It took three trips to the emergency department, and two to urgent care, before I was admitted to the hospital for observation. This is a story of pain and occasional relief, assembly-line medicine, frustration and fear.
Monday, May 6th was a mostly unremarkable day spent in various meetings with occasional bouts of actual productivity. I was feeling a very slight low back pain with just a touch of the old pins & needles in my feet. I needed to talk to a co-worker upstairs before I could leave for the day, and I usually bound up steps two a time. I knew something wasn’t right, though when I hit the first step and my leg didn’t push me up to the next. I slowed down and walked up the steps normally, figuring I was just exhausted, or at worst case had pinched a nerve in my back.
I didn’t think much of it until the next day. I was scheduled to work overnight from home on Tuesday, so I stayed up as late as I could watching Netflix and then slept until nearly noon. I could feel the back pain intensifying, but it was now centered over my kidneys, making me think I was just severely dehydrated. By the time I tried to sit down and work, I couldn’t sit up straight without excruciating pain. I gave in and asked my wife to take me to the hospital – a decision not made lightly, considering she had just gotten our daughter to sleep.

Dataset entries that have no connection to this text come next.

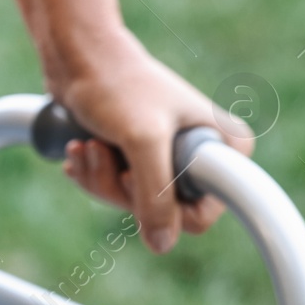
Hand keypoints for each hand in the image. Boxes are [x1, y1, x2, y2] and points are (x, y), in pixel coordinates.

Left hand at [51, 31, 254, 253]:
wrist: (78, 59)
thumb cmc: (116, 86)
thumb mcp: (142, 140)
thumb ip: (156, 193)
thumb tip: (162, 245)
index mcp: (225, 148)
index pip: (201, 215)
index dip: (163, 205)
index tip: (135, 170)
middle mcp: (204, 158)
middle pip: (160, 215)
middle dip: (119, 189)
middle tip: (104, 150)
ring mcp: (169, 161)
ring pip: (131, 206)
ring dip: (99, 179)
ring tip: (88, 144)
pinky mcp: (138, 161)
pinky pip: (113, 192)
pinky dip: (91, 174)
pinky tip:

- Emergency Department vist #1: Arrived and was seen by a triage nurse and physician almost immediately. Spent the next six hours getting an EKG, blood draw, CT Scan, CT Scan with contrast, baseline neurological exam and repeating my history to everyone in scrubs. I was released at around three in the morning when a physician in cowboy boots referred me to a neurologist and my family doctor, then told me to go home and take aspirin. I suspect he thought I was drug seeking and turfed me. I took the aspirin and augmented it with 800 mG of ibuprofen, still thinking I needed to fight the inflammation of at least one bulging disc. I called the neurologist’s office and made an appointment with her nurse practitioner – two weeks out.
- ED vist #2: by late Thursday, May 9, aspirin and ibuprofen were doing nothing. The pain was ratcheting up and I needed some kind of relief. I was again seen immediately by a triage nurse and physician, who ordered an MRI of my back, new blood work and EKG. We were sent to the waiting room, where I spent at least an hour trying to sit and focus my way through the pain. A radiology tech finally came out to talk to me and he could see that there was no way I could lay still on the table, so he worked with the ED staff to get me some relief. Relief came in the form of 6 mG of morphine. The nurse pushed the first half and asked if I felt it yet; when I told her I didn’t, she pushed the other half and swept all of the pain and tension away. I was able to lay motionless on the MRI table for about an hour and then I was taken back to an ED bed, where a charge nurse gave me another 6 mG of morphine to hold me over while a radiologist read the MRI, which didn’t show any injuries that explained my symptoms. I was prescribed Flexeril and Percocet and sent home, still feeling pretty good from the last dose of morphine. We picked up the drugs and I started them on the way home. By mid Friday morning, all of the pain was back and then some.
- Urgent Care visit #1: Still working off the pinched nerve assumption, we went to an urgent care facility in the same hospital system as the ED. They looked up my records, I told them that the drugs weren’t effective and they upgraded me to Valium and Vicodin, along with a MethylPrednisone pack to fight inflammation. We went back home, where I took everything prescribed and slept for almost 22 hours. When I finally woke up on Saturday afternoon, I felt like I had been beaten with a baseball bat. I continued the new prescriptions through the night, unable to sleep or even find a position of comfort.
- UC visit #2: Given the choice of what to do on Mother’s day, I would have made my wife breakfast in bed and spent the morning playing with our daughter. Instead, I had her take me back to the urgent care. By this time, I could barely walk. The numbness and tingling was turning into loss of motor control. I collapsed to my knees in the waiting room, and was seen by the same nurse and physician that saw me on Friday. While we were waiting in an exam room, I began to notice neurological deficits in my face. I realized that I couldn’t close my left eye unless I was also closing my right eye. I started doing my own stroke assessment – I looked at my wife and smiled, arched my brows, stuck out my tongue, etc. All displayed some drooping or paralysis on the left side. When the physician came in, I told him we were in the wrong place; we needed to be back at the ED, and he agreed.
- ED visit #3: Arriving at the ED with handoff documentation from the urgent care and clear neurological deficits, I was seen immediately. I’d given my own history so many times that I was now stating it in SAMPLE/OPQRSTI form. A whole new round of standard ED tests were ordered and performed. I was given morphine and Percocet while we waited for results. Sometime around noon on Mother’s day, I was admitted to the observation ward – I guess so they could continue to observe my deterioration.
In all these visits, we had only ruled out possible conditions. I was feeling less and less in control of my body with every hour and no closer to a diagnosis or definitive treatment.